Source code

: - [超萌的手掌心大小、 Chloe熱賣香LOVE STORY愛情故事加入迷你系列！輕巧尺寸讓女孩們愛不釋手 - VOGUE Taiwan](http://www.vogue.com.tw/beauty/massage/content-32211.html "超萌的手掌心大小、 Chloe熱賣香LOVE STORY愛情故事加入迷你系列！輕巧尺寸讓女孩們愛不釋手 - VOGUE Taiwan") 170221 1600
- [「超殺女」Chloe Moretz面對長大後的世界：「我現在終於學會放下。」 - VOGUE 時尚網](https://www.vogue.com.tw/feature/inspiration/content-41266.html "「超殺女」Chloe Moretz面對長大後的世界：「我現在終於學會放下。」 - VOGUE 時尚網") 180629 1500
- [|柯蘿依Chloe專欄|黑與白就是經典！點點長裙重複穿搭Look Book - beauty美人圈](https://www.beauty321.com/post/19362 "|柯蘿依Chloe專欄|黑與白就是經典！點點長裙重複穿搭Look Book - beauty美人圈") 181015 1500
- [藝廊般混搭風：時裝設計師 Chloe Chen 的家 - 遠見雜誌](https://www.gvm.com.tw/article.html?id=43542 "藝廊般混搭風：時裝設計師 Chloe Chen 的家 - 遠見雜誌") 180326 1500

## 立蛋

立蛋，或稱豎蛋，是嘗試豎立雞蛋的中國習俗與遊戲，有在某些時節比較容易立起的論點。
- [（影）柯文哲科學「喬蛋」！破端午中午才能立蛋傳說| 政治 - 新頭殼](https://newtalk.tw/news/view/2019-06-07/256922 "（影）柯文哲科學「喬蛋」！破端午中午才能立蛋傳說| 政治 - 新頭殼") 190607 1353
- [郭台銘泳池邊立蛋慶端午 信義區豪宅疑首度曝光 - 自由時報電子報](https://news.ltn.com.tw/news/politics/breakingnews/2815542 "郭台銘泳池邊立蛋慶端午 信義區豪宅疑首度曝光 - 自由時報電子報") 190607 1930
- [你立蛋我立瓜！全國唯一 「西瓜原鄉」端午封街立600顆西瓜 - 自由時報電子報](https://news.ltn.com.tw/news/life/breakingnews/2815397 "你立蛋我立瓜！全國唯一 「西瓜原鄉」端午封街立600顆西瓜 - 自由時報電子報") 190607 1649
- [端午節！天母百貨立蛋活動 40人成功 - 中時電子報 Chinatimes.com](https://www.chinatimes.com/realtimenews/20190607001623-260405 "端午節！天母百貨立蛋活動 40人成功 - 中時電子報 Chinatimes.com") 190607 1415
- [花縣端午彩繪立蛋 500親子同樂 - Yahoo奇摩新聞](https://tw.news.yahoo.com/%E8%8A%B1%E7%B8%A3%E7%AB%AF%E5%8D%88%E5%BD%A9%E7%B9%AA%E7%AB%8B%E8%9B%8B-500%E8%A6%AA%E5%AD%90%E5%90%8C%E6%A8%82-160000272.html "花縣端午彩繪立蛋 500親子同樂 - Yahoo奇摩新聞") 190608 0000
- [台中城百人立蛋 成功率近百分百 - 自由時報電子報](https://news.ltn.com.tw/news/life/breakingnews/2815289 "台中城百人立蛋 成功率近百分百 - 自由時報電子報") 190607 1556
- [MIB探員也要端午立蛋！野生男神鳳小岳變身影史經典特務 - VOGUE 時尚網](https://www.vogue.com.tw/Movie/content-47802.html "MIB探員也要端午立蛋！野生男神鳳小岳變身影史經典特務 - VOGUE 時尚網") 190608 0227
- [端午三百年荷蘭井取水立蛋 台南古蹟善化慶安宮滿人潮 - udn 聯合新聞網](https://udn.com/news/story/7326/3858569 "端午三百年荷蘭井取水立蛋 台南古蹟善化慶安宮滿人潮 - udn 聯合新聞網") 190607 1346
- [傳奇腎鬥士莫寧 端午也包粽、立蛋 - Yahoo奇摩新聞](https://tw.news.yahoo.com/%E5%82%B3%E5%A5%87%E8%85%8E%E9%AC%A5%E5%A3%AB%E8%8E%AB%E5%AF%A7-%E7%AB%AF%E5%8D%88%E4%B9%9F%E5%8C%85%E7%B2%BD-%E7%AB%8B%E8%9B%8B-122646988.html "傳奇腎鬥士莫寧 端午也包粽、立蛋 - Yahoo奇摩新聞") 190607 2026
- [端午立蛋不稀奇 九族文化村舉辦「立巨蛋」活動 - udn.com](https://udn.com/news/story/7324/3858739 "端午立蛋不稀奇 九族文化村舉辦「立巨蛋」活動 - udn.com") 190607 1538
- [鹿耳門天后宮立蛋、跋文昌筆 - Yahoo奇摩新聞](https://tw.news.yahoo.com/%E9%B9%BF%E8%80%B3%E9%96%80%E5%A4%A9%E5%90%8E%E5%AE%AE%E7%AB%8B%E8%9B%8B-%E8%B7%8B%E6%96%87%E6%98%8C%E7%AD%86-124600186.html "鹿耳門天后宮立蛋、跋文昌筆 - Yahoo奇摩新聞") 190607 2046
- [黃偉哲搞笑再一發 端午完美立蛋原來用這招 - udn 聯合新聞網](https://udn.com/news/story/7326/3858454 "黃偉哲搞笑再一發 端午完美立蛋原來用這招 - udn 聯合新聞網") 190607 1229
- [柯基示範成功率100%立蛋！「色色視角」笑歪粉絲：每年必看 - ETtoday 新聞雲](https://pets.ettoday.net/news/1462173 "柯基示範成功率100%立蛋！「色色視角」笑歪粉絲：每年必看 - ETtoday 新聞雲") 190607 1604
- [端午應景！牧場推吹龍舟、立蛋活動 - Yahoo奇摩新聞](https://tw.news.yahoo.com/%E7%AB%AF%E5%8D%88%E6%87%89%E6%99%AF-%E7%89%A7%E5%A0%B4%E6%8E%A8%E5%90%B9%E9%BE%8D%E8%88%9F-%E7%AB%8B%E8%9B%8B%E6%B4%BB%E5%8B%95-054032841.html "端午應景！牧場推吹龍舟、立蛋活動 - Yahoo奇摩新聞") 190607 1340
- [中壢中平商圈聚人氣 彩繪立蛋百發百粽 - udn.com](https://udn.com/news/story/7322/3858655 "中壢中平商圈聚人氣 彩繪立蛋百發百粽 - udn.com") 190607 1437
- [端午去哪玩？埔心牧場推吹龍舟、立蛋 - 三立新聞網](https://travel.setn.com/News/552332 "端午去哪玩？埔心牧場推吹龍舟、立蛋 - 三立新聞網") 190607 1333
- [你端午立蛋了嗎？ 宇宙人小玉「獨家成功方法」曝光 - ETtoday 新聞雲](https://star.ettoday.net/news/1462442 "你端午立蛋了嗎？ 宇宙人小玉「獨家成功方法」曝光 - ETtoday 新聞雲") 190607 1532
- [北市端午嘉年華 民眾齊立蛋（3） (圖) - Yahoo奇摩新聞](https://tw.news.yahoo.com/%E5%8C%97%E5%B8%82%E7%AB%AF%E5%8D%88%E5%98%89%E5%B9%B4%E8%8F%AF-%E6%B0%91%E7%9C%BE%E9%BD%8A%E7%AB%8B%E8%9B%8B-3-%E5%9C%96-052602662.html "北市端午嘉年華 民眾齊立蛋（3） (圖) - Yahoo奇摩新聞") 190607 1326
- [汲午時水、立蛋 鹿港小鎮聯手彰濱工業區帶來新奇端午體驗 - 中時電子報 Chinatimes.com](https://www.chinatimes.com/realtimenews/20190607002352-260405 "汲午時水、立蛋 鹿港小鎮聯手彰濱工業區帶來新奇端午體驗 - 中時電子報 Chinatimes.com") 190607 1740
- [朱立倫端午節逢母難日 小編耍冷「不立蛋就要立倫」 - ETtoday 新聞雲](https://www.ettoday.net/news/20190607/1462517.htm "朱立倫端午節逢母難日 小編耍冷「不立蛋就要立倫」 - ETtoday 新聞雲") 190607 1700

※ ※ ※

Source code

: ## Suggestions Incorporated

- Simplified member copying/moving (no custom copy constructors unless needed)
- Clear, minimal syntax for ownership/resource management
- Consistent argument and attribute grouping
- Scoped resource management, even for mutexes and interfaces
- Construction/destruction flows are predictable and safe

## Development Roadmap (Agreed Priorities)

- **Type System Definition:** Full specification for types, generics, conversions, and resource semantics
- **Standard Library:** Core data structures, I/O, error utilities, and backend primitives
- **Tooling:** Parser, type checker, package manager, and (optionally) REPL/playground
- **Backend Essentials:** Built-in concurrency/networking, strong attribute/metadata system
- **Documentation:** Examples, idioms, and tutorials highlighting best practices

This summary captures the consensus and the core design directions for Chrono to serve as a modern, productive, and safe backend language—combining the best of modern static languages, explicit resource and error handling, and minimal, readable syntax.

※ ※ ※

**WORK TASK:**
Find each line above that contains the string "chinatimes" and copy it. Case counts.

**EXERCISE ANSWER:**
- [端午節！天母百貨立蛋活動 40人成功 - 中時電子報 Chinatimes.com](https://www.chinatimes.com/realtimenews/20190607001623-260405 "端午節！天母百貨立蛋活動 40人成功 - 中時電子報 Chinatimes.com") 190607 1415
- [汲午時水、立蛋 鹿港小鎮聯手彰濱工業區帶來新奇端午體驗 - 中時電子報 Chinatimes.com](https://www.chinatimes.com/realtimenews/20190607002352-260405 "汲午時水、立蛋 鹿港小鎮聯手彰濱工業區帶來新奇端午體驗 - 中時電子報 Chinatimes.com") 190607 1740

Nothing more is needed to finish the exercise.